(Beginning of RECORDS TO PROCESS)

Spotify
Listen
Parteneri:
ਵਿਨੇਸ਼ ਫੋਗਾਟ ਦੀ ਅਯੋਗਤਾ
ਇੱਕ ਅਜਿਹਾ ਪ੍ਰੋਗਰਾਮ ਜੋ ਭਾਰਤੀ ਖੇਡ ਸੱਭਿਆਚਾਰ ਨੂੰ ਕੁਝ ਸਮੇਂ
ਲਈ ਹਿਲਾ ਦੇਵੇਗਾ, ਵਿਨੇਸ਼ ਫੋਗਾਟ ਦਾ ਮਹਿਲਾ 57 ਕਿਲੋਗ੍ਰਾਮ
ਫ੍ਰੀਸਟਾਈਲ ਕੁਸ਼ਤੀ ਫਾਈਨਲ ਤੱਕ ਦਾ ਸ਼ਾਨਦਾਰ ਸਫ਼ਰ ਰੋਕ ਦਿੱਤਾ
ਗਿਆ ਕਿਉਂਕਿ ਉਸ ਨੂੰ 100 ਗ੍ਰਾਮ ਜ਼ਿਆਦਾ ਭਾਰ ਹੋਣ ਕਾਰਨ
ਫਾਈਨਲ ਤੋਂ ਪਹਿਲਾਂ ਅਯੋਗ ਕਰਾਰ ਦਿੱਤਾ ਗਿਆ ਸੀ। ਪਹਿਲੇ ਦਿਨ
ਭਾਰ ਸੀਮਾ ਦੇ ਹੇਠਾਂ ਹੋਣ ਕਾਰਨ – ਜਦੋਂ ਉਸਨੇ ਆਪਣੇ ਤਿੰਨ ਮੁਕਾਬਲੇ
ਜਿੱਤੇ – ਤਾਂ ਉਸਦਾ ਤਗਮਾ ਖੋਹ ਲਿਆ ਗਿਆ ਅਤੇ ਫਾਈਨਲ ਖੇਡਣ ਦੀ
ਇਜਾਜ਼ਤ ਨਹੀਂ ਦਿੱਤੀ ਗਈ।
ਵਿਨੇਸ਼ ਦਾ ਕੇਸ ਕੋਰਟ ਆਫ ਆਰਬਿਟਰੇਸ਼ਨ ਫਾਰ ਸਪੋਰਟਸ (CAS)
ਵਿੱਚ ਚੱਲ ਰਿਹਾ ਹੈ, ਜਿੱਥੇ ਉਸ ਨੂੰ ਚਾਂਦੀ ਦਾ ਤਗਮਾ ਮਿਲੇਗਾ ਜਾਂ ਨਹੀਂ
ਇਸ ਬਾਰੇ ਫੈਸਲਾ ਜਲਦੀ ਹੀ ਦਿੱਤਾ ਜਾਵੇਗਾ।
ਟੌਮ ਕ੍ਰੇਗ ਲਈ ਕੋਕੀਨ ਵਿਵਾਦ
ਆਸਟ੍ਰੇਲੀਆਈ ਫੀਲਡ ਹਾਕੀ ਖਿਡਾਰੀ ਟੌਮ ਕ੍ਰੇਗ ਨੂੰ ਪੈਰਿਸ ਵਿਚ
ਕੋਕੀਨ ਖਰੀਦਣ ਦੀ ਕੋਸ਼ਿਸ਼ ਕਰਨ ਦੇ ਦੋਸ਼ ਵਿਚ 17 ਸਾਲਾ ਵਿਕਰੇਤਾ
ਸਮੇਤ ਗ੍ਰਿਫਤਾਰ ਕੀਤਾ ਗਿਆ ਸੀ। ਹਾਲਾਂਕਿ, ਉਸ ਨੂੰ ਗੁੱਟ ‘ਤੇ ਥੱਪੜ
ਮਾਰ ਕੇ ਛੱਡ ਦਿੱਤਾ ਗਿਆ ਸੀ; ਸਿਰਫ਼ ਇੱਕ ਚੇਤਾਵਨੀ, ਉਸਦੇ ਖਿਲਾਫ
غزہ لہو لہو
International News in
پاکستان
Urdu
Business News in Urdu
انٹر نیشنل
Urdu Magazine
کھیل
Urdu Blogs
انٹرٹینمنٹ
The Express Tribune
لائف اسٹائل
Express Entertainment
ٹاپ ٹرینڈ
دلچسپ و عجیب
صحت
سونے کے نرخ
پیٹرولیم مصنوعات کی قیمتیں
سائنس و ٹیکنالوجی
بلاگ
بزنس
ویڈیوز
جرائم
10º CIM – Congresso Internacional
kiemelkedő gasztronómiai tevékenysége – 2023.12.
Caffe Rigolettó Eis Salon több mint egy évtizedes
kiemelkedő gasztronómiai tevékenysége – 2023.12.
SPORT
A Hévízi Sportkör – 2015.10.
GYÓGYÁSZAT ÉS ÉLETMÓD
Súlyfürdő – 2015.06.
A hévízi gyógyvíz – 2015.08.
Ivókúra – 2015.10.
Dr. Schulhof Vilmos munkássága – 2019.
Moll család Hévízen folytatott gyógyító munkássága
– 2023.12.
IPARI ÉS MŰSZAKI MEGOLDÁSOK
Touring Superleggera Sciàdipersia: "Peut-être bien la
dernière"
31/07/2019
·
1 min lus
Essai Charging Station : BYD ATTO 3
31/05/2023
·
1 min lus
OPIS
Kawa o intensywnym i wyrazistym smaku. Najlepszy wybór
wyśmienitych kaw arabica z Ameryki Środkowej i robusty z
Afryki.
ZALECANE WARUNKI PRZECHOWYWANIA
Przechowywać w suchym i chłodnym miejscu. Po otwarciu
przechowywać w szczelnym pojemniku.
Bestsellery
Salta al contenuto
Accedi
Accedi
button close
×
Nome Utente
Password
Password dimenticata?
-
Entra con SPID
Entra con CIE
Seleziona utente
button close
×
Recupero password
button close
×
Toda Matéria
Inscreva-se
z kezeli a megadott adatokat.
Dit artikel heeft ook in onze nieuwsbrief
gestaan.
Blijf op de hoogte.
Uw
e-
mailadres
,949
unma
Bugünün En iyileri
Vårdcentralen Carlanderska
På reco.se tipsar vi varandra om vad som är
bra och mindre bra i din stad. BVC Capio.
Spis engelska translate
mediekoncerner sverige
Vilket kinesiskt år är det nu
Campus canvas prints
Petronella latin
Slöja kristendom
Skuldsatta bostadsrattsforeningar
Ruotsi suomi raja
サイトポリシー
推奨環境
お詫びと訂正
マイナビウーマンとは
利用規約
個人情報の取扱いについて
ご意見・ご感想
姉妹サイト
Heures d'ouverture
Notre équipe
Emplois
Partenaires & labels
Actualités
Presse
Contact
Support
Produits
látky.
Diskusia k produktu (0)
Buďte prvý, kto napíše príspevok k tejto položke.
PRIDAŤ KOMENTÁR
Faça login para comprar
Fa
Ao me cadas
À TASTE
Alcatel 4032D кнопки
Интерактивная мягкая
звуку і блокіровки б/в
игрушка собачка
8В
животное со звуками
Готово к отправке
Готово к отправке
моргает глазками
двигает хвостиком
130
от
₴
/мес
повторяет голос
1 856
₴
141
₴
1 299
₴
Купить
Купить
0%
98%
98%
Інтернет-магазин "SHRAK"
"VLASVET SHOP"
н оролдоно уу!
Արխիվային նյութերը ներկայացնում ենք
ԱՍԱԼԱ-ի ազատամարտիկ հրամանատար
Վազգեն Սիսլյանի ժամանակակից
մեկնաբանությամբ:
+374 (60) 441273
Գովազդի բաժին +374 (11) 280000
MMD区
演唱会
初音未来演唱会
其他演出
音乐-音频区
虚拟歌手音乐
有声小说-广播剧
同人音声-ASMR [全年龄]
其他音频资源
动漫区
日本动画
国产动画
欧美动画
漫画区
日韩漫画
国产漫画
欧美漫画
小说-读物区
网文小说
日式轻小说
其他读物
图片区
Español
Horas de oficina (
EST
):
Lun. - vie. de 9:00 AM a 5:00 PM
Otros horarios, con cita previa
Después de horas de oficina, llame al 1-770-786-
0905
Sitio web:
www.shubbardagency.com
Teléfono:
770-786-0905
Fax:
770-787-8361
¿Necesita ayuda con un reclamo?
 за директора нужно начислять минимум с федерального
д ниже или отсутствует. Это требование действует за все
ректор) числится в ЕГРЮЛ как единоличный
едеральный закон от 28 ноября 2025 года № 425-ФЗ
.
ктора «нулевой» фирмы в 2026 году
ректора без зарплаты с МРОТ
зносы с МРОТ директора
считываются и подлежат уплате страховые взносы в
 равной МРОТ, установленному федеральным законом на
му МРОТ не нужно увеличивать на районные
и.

(End of RECORDS TO PROCESS)

* _WHAT TO PRODUCE_
Recast the material as a Markdown table with the columns Row and Line, covering only the part that opens with the first line and closes with the line containing "ਸਮੇਤ ਗ੍ਰਿਫਤਾਰ ਕੀਤਾ". Include both of those lines, number each row, and leave out blank lines.

* _RESPONSE BELOW_
| Row | Line |
|---|---|
| 1 | Spotify |
| 2 | Listen |
| 3 | Parteneri: |
| 4 | ਵਿਨੇਸ਼ ਫੋਗਾਟ ਦੀ ਅਯੋਗਤਾ |
| 5 | ਇੱਕ ਅਜਿਹਾ ਪ੍ਰੋਗਰਾਮ ਜੋ ਭਾਰਤੀ ਖੇਡ ਸੱਭਿਆਚਾਰ ਨੂੰ ਕੁਝ ਸਮੇਂ |
| 6 | ਲਈ ਹਿਲਾ ਦੇਵੇਗਾ, ਵਿਨੇਸ਼ ਫੋਗਾਟ ਦਾ ਮਹਿਲਾ 57 ਕਿਲੋਗ੍ਰਾਮ |
| 7 | ਫ੍ਰੀਸਟਾਈਲ ਕੁਸ਼ਤੀ ਫਾਈਨਲ ਤੱਕ ਦਾ ਸ਼ਾਨਦਾਰ ਸਫ਼ਰ ਰੋਕ ਦਿੱਤਾ |
| 8 | ਗਿਆ ਕਿਉਂਕਿ ਉਸ ਨੂੰ 100 ਗ੍ਰਾਮ ਜ਼ਿਆਦਾ ਭਾਰ ਹੋਣ ਕਾਰਨ |
| 9 | ਫਾਈਨਲ ਤੋਂ ਪਹਿਲਾਂ ਅਯੋਗ ਕਰਾਰ ਦਿੱਤਾ ਗਿਆ ਸੀ। ਪਹਿਲੇ ਦਿਨ |
| 10 | ਭਾਰ ਸੀਮਾ ਦੇ ਹੇਠਾਂ ਹੋਣ ਕਾਰਨ – ਜਦੋਂ ਉਸਨੇ ਆਪਣੇ ਤਿੰਨ ਮੁਕਾਬਲੇ |
| 11 | ਜਿੱਤੇ – ਤਾਂ ਉਸਦਾ ਤਗਮਾ ਖੋਹ ਲਿਆ ਗਿਆ ਅਤੇ ਫਾਈਨਲ ਖੇਡਣ ਦੀ |
| 12 | ਇਜਾਜ਼ਤ ਨਹੀਂ ਦਿੱਤੀ ਗਈ। |
| 13 | ਵਿਨੇਸ਼ ਦਾ ਕੇਸ ਕੋਰਟ ਆਫ ਆਰਬਿਟਰੇਸ਼ਨ ਫਾਰ ਸਪੋਰਟਸ (CAS) |
| 14 | ਵਿੱਚ ਚੱਲ ਰਿਹਾ ਹੈ, ਜਿੱਥੇ ਉਸ ਨੂੰ ਚਾਂਦੀ ਦਾ ਤਗਮਾ ਮਿਲੇਗਾ ਜਾਂ ਨਹੀਂ |
| 15 | ਇਸ ਬਾਰੇ ਫੈਸਲਾ ਜਲਦੀ ਹੀ ਦਿੱਤਾ ਜਾਵੇਗਾ। |
| 16 | ਟੌਮ ਕ੍ਰੇਗ ਲਈ ਕੋਕੀਨ ਵਿਵਾਦ |
| 17 | ਆਸਟ੍ਰੇਲੀਆਈ ਫੀਲਡ ਹਾਕੀ ਖਿਡਾਰੀ ਟੌਮ ਕ੍ਰੇਗ ਨੂੰ ਪੈਰਿਸ ਵਿਚ |
| 18 | ਕੋਕੀਨ ਖਰੀਦਣ ਦੀ ਕੋਸ਼ਿਸ਼ ਕਰਨ ਦੇ ਦੋਸ਼ ਵਿਚ 17 ਸਾਲਾ ਵਿਕਰੇਤਾ |
| 19 | ਸਮੇਤ ਗ੍ਰਿਫਤਾਰ ਕੀਤਾ ਗਿਆ ਸੀ। ਹਾਲਾਂਕਿ, ਉਸ ਨੂੰ ਗੁੱਟ ‘ਤੇ ਥੱਪੜ |